Le sens de l’ouïe, terrifiant

Pour le 12ème jeu de Rébecca, il faut choisir l’un de nos 5 sens et l’utiliser au mieux dans un texte.

Cette nuit, j’ai mal dormi.

J’ai encore fait des cauchemars, j’en ai marre.

Je décide d’aller à pieds à mon travail afin de ne pas me sentir compressée dans un bus bondé.

Le soleil s’est à peine levé sur un sol tout gelé.

Je n’ai pas froid, je marche d’un bon pas.

Les images de mes rêves hantent ma tête. Des écorchures, de la violence, de la peur, beaucoup de peur, des crocs qui déchirent ma peau, des animaux qui me griffent, des endroits que je ne connais pas, des chemins qui conduisent à ma perte.

J’ai l’impression d’être ailleurs, de ne pas vivre le moment présent. Chaque instant, chaque seconde s’égraine devant moi comme le contenu d’un sablier renversé.

Alors que j’avais l’impression d’un grand silence, les portes de mes oreilles s’ouvrent brutalement au monde environnant.

Le brouhaha des voitures incessantes, les freins d’un vélo qui grincent, un coup de klaxon qui retentit, tout cela rentrent en moi et me bouscule.

Une voiture au pot d’échappement troué fait un boucan d’enfer et me saisit.

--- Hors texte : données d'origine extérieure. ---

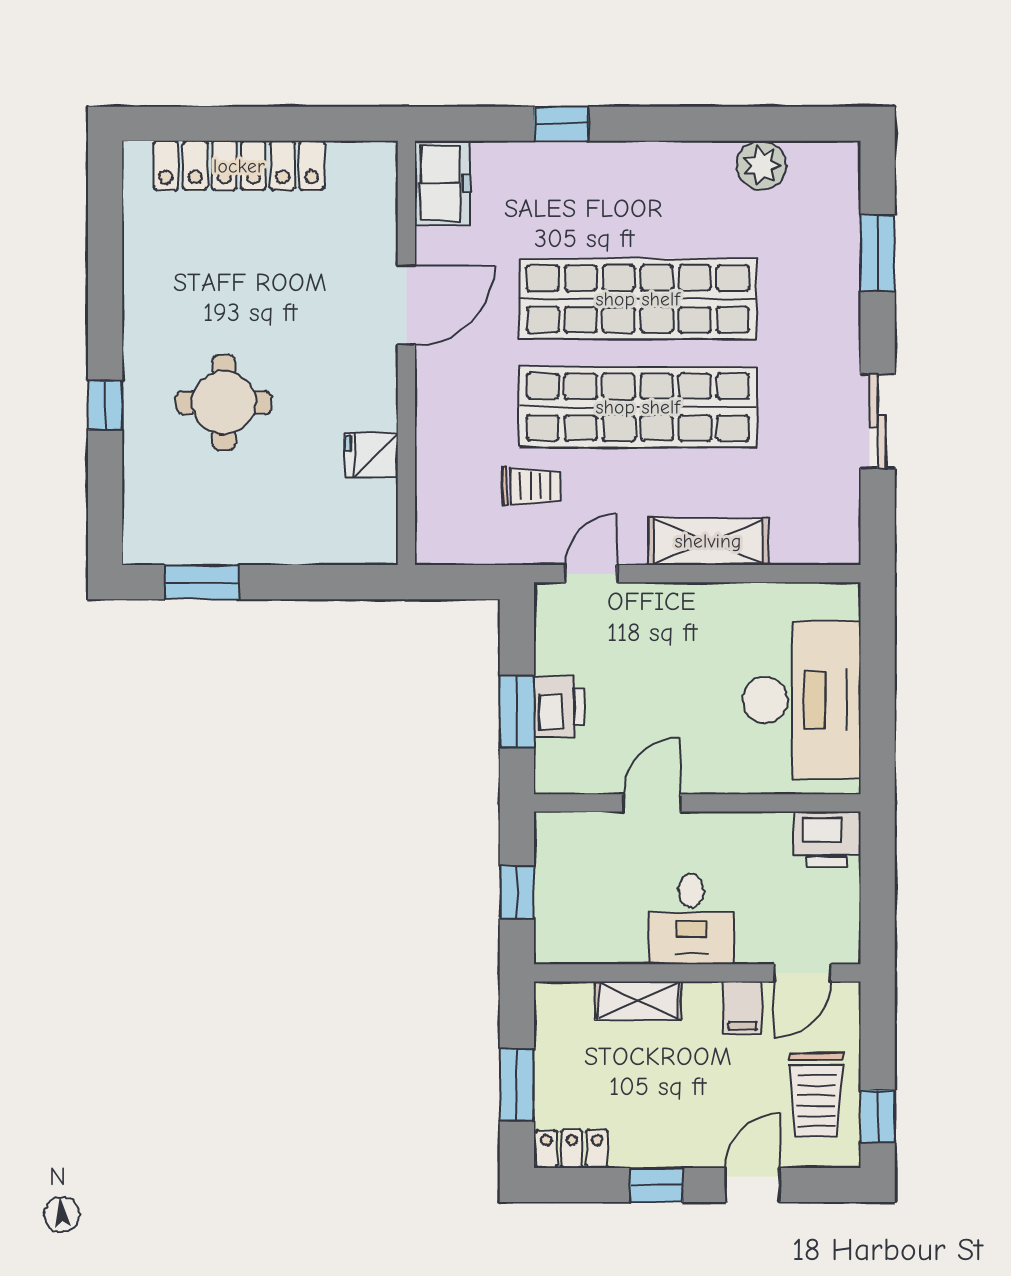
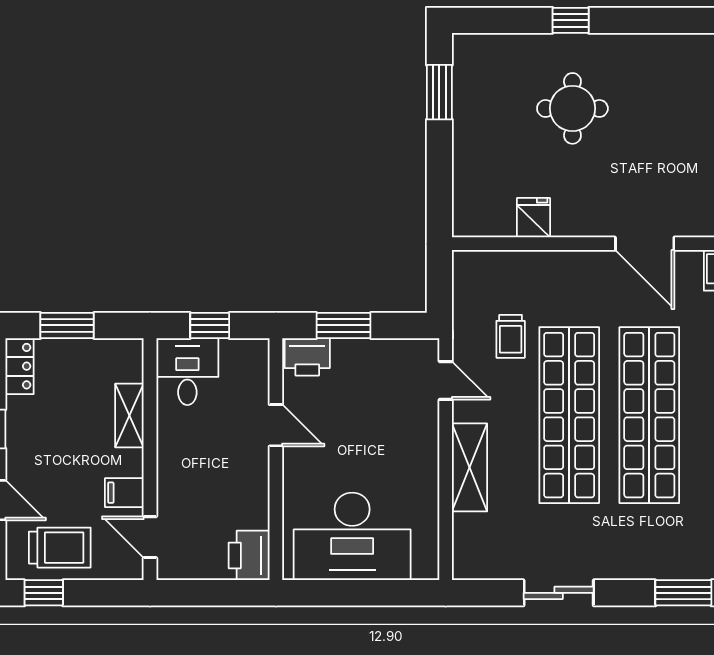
printer: (559, 707) -> (307, 357), moved
desk: (691, 919) -> (187, 372), moved, turned 90
trolley: (817, 1095) -> (60, 548), turned 180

Sur le trottoir d’en face, un jeune couple, deux gamins à peine sortis de l’adolescence, se disputent, s’enguirlandent, se crachent des injures. Je crains qu’ils en viennent aux mains.

Des perruches en vol au-dessus de moi s’annoncent dans leur langue de psittacidés, ce n’est pas un chant, c’est un cri aigu, bref, strident. Et elles sont nombreuses à crier… heureusement elles ne font que passer.

Bien plus haut, c’est un avion qui se rajoute à tout ce non-silence pesant.

Puis, de concert, un chien aboie, une voiture freine et la sirène d’un véhicule prioritaire hurle son urgence.

Des sons brefs, qui se juxtaposent les uns sur les autres ou qui se suivent mais ne se ressemblent pas. Pas une seule seconde de silence. Pas une ! C’est horrible…

Pendant dix minutes, je marche ainsi, irritée par tous ces bruits. Jusqu’ici, je ne prêtais pas attention, cela fait partie de mon quotidien et je n’y peux rien.

Je marche en silence, que je crois. Mes pas se posent sur le sol aussi doucement que des baskets peuvent le faire. Mais le frottement de mes bras sur ma veste trahissent mes mouvements. Mes mains dans les poches résolvent cette friction.

J’arrive à un feu rouge. Une voiture polluante accélère. Deux passants attendent à mes côtés que le petit bonhomme devienne vert. L’un écoute une musique à faire péter les tympans, l’autre est une jeune femme, talons aiguilles, bouteille de parfum renversée sur elle. Tac tac tac, les chaussures avancent, la bouche répond à une sonnerie de téléphone, la voix s’égosille, le rire vibre.

Le parfum s’en va, le rire en écho derrière elle.

La musique s’affaiblit.

Puis, j’arrive à mon travail.

L’alarme branchée, je dois la désactiver avec des bip bip bip. Enlever le répondeur qui fait tilu tilu.

Puis le fonctionnement de l’ouverture automatique de la porte se met en route…

La sonnerie du téléphone, l’ouverture automatique de la porte, les portables qui s’activent, l’ordinateur qui tourne, la circulation dans la rue, … cela ne s’arrêtera plus avant ce soir.

Au coucher des enfants, je me dis que j’aurai un peu de répit, mais il y a les machines à faire tourner, alors, j’attends la nuit. J’attends de dormir pour avoir le silence, un silence bien mérité, un moment sans bruit, sans cauchemar ?

Et ce soir, il pleut… on est au rez-de-chaussée, au-dessus des caves, et la pompe qui aide les égouts à ne pas déborder se met à vivre la nuit ! Un vrombissement se fond dans mes rêves.

Cette nuit, dans mes cauchemars, il y a un monstre qui grogne, de la pluie qui rentre dans ma chambre et qui monte jusqu’au plafond… heureusement, je sais respirer dans l’eau !

 Ps : je vous rassure, Chouna n’est absolument pas le monstre que l’on pourrait croire sur la photo que j’ai utilisée pour illustrer le passage de mon cauchemar dans ce texte. Mes deux chats adorent jouer avec des bouts de ficelles et ici, Chouna fait un joli bond, toutes griffes et crocs sortis pour attraper la ficelle.